Shmunis Family Innovation Awards in Cancer Therapeutics Awardee
Kacper Rogala, PhD, assistant professor of structural biology and of chemical and systems biology, was awarded a $50,000 Shmunis Family Innovation Award in Cancer Therapeutics for his proposal titled “Targeting hyperactive mTORC2 in lung cancer.” Rogala is studying the pathways that cells use to control metabolism in response to nutrients and growth factors and is developing ways to modulate these pathways with chemical probes. As many proteins in these pathways are deregulated in cancer, the studies may identify cancer pathways that can be targeted for the benefit of patients.

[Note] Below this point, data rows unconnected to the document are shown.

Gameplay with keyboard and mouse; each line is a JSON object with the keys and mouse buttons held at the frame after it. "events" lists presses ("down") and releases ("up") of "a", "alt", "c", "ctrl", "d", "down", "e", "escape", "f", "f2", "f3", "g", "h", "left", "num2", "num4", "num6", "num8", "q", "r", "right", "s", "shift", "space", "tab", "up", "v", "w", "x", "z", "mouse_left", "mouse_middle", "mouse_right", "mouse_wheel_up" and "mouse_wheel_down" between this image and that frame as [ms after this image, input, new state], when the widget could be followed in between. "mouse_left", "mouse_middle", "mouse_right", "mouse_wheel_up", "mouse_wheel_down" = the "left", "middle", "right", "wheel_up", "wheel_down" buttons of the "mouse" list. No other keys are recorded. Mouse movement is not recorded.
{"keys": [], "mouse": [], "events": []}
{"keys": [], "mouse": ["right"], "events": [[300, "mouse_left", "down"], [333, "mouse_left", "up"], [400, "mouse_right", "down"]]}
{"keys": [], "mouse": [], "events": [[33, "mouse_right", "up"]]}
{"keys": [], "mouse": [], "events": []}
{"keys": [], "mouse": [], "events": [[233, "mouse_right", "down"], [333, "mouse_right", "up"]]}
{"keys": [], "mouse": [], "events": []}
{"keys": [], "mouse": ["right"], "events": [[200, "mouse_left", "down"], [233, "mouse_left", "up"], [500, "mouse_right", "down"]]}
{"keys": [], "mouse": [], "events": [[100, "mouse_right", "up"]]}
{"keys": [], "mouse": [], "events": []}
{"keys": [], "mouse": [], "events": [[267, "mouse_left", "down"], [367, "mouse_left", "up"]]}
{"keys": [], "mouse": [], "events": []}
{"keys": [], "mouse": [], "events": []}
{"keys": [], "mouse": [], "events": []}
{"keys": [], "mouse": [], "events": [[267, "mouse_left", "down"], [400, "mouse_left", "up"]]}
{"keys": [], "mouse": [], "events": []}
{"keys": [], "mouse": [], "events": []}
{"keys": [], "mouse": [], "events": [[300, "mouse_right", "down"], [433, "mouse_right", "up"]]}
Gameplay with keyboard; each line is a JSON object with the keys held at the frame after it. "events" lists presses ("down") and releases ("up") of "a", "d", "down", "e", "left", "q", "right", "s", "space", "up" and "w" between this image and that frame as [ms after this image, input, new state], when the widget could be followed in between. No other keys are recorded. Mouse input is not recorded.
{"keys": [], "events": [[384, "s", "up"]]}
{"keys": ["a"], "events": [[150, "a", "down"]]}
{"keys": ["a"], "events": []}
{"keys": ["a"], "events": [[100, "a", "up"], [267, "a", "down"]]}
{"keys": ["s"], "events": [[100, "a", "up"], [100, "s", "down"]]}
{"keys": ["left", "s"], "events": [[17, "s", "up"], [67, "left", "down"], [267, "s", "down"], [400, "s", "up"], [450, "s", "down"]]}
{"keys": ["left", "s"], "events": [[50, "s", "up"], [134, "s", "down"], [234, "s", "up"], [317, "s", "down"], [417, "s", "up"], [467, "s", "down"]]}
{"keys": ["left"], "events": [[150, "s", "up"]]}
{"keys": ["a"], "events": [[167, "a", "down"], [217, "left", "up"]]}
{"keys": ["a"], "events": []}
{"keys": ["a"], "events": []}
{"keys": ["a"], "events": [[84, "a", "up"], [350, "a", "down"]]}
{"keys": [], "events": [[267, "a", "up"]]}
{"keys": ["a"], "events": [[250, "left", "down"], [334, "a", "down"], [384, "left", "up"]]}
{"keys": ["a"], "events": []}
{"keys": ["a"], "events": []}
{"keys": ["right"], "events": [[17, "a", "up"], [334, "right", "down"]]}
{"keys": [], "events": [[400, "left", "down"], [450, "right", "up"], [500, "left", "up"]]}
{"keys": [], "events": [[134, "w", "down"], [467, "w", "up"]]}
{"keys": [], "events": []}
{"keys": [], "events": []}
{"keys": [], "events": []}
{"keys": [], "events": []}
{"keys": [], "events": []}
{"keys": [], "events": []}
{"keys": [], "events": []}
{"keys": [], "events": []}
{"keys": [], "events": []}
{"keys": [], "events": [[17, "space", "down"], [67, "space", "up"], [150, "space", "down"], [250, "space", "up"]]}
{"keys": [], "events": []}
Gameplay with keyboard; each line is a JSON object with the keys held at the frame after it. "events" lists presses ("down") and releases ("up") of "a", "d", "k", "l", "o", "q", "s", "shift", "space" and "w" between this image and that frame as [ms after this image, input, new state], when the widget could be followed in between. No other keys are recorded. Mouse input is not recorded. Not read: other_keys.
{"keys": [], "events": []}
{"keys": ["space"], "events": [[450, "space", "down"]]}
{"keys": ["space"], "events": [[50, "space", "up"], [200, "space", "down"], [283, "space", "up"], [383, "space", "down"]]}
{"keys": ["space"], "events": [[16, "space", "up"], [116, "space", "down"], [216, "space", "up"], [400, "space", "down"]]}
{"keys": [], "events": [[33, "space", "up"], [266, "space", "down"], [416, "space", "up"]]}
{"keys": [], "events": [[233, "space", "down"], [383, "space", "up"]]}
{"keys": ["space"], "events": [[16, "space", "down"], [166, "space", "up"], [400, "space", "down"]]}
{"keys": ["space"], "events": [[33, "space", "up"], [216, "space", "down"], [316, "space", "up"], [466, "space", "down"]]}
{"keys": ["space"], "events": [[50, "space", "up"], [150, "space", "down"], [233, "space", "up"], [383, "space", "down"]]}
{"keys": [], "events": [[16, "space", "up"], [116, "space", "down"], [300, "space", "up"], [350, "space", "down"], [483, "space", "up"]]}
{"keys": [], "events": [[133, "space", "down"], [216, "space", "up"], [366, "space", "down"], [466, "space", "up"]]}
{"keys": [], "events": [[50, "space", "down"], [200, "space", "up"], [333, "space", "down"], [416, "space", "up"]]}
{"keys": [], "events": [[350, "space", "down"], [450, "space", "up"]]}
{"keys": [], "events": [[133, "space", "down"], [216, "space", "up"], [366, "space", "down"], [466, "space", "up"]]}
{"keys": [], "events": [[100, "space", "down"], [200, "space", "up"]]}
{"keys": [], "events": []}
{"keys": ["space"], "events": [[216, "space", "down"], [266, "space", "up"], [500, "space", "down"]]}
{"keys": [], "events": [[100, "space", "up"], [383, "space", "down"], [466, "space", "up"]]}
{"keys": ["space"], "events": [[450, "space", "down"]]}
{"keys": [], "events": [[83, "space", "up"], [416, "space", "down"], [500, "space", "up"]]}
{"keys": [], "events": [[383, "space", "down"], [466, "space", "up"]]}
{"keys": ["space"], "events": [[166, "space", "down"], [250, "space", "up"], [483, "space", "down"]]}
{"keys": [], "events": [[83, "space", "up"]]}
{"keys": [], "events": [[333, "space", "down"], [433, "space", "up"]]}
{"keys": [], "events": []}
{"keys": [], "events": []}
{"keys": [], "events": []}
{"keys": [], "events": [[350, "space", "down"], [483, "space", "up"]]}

A protein called Rictor is hyper-produced by many lung cancer cells. Rictor is a key component of a protein assembly called mTORC2 that regulates several important cellular functions. These include the internal structure of the cell, the speed of cell proliferation, and whether cells live or die when faced with challenging environments. The high levels of Rictor in lung cancer cells make them less likely to die when targeted with chemotherapy and more likely to migrate and spread to other organs. Conversely, inhibiting mTORC2 slows down cell growth and limits spread. This would appear to be a good approach to treating lung cancer. However, existing inhibitors of mTORC2 are toxic to non-tumor cells because they also inhibit a sister protein complex called mTORC1, which has other important functions in the cell. Through the support of the Shmunis Family Innovation Award in Cancer Therapeutics, Rogala aims to overcome this obstacle by developing new experimental drugs that specifically target Rictor and therefore inhibit mTORC2 while sparing mTORC1. Rogala will test compounds in a library of small molecules to identify ones that specifically bind Rictor. He will then fuse Rictor-binding compounds with a degrader molecule that will break down Rictor, thus creating a Rictor-specific inhibitor. In the future, these compounds could be developed into lung cancer drugs.